Доползаю до места, экипируюсь и шёпотом передаю по цепи команду.
– Приготовились. – Заряжаю ракетницу и, направив ствол примерно в сторону цели, запуливаю в ночное небо осветительную ракету. Немецкая люстра как раз прогорела и пулемёт в дзоте заткнулся. Ну и наши осветительные ракеты с немецкими хрен перепутаешь. У немцев цвет звёздки яркий, холодный, химический, даже без парашюта. А наша звёздочка как родная, своя, тёплая, почти жёлтая, можно сказать золотистая. Сигнальный пистолет не убираю, а заряжаю в него ещё один осветительный патрон, перевесив карабин в положении за спину, чтобы не мешал. Моё главное оружие – умная голова, а рукопашников без меня хватает. Передовая сегодня какая-то не в меру оживлённая немцы всполошились. Особенно на правом фланге, но вдалеке от нас, километрах в трёх. А вот и первый разрыв неподалёку. Жду второго и отдаю команду.
– За мной. – Пока наши стреляют нужно успеть проскочить до поворота, потом выход на финишную прямую и спурт наперегонки со смертью.
Бегу и считаю разрывы, которые пошли сериями по два. Шесть, семь. Остановка перед последним броском. Восемь, девять. Набираю в лёгкие воздуха. Десять…
– В атаку! – первым выскакиваю из-за угла и несусь прямо на амбразуру. Не потому, что хочу совершить подвиг Александра Матросова. А потому что у меня есть хитрый план.
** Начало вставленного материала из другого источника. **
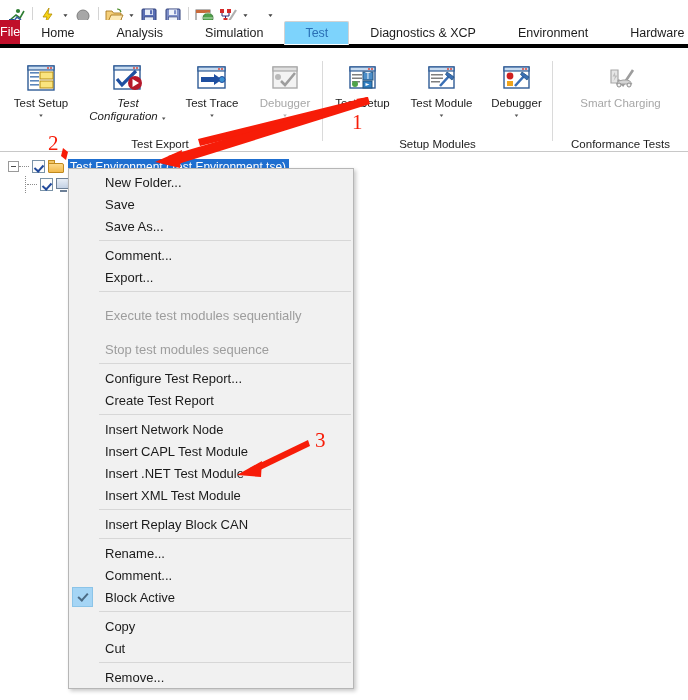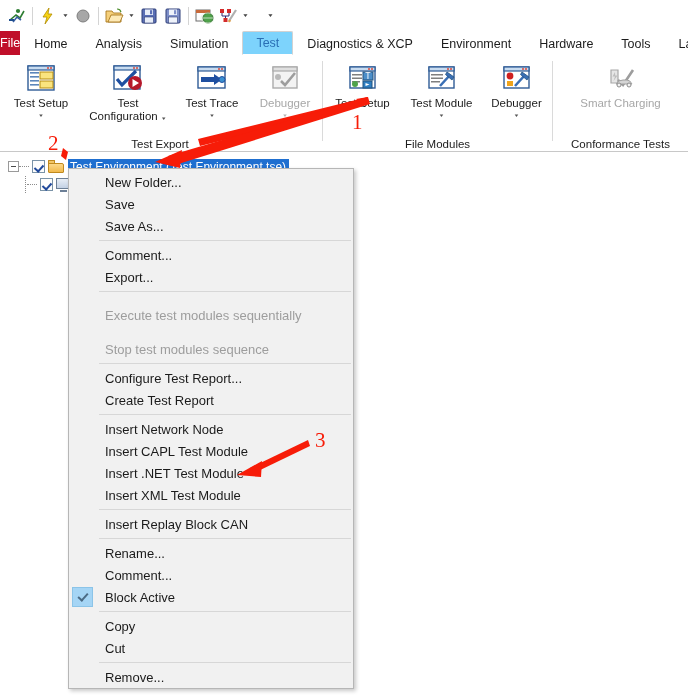"File" .tabstrip { align-items: flex-start -> center; top: 31px -> 20px }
Остальные поднимаются слева от меня вдоль откоса, так же как и ползли, небольшой цепочкой и молча. Слышу только шаги и прерывистое дыхание, считая свои шаги и гипнотизируя амбразуру, чтобы из неё не вырвался огненный цветок. Тридцать. Останавливаюсь и припадаю на колено. Два вздоха, задерживаю дыхание и стреляю из ракетницы в амбразуру. Попал. Это хорошо, додумываю на бегу мысль, приняв вправо. Ещё десяток шагов и я в мёртвой зоне, разведчики же заскакивают в траншею слева от дзота. Пистолет за пазуху, чтобы не потерять, выхватываю из кармана «пасхальное яйцо», скручиваю защитный колпачок, дёргаю за верёвочку и отправляю в амбразуру, предупредив своих окриком. – Граната. – Универсальная «отмычка» сработала штатно. Бахнула. И из амбразуры повалил дым. Небольшое столпотворение у распахнувшейся входной двери в укрытие, и голос Андрюхи, доносящийся уже изнутри дзота.
– Чисто. Одного взяли. Что дальше делать?
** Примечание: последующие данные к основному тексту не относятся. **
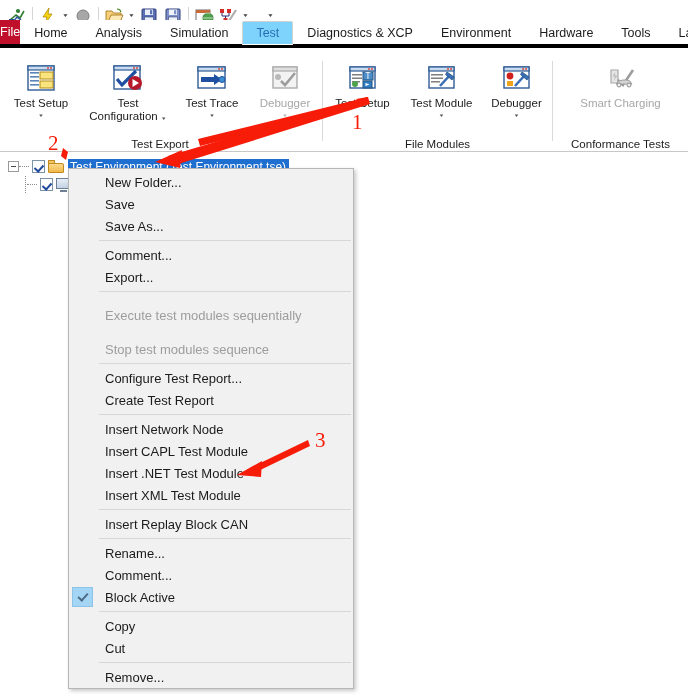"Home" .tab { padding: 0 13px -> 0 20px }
– Ждите, я сейчас. – Спускаюсь в траншею я, убрав ракетницу в кобуру.
– А ну сныкались! – Шикаю на бойцов. – Ростов, в наблюдение. Сидим как мыши под веником и не жужжим. – Размещаю всех запасных в окопе на улице, а сам захожу внутрь.
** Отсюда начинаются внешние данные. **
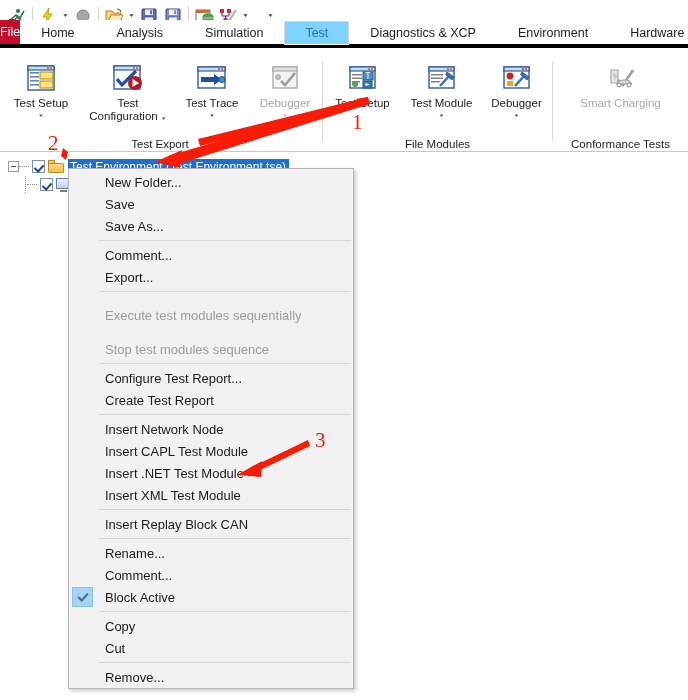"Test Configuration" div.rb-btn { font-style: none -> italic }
Достав из нагрудного кармана гимнастёрки фонарик, быстро оглядываю помещение нащёт ништяков, отдав команду освободить его от трупов. Места и так мало, а тут ещё эти развонялись. Чухаться некогда, так что отправляю первым рейсом караван с трофеями, загрузив этих «мулов» по самое не могу. Контуженного фрица в покое тоже не оставили. И похрен, кем он числился раньше у немцев. У нас будет связистом. Катушка с проводом на грудь и телефонный аппарат в зубы, вся остальная снаряга кроме оружия тоже при нём, так что вперёд и с песней. Хотя руки ему связали и пасть кляпом заткнули. Пулемёт, коробки с пулемётными лентами и ящик с гранатами я также с основным караваном отправил, а в «домике» для вдумчивой мародёрки и прикрытия отхода основной группы, осталось нас только трое: я, Андрюха и шахтёр Удальцов.

Амбразура и вход в дзот.

Глава 9
Пока я одним глазом поглядывал в амбразуру за ретирадой боевого обоза, вторым следил за обстановкой, а Андрюха искал нычки гансов, наш юный шахтёр куда-то пропал. Не было его секунд тридцать, и я уже хотел объявить его во всесоюзный розыск, но неожиданно он сам объявился. Малый боцманский загиб уже был готов сорваться с моих уст, но боец вовремя успел слепить отмазку.
– Тут ход перекрытый, к немцам в тыл идёт. Глубокий как шахта-копанка. – Докладывает Удальцов. – Я до поворота дошёл, дальше не рискнул. Проверить? – показывает он на нишу в углу, прикрытую крышкой от снарядного ящика. Я ещё подумал – «Нахрена фрицы поставили танк на попа?» Точнее пришпандорили ящик к стене вертикально, поставив нижним торцом на землю. Шкапчик что ли сделали? Оказалось не шкапчик, а дверь в иное измерение.
– Отставить. Бди тут. Я сам. – Оставляю я карабин в дзоте, и засовываю за ремень две колотушки. На фонарике устанавливаю синий светофильтр и иду проверять подземелье. С длинным стволом в узком, уходящем вниз ходе сообщения не развернуться, так что мне и пистолета хватит.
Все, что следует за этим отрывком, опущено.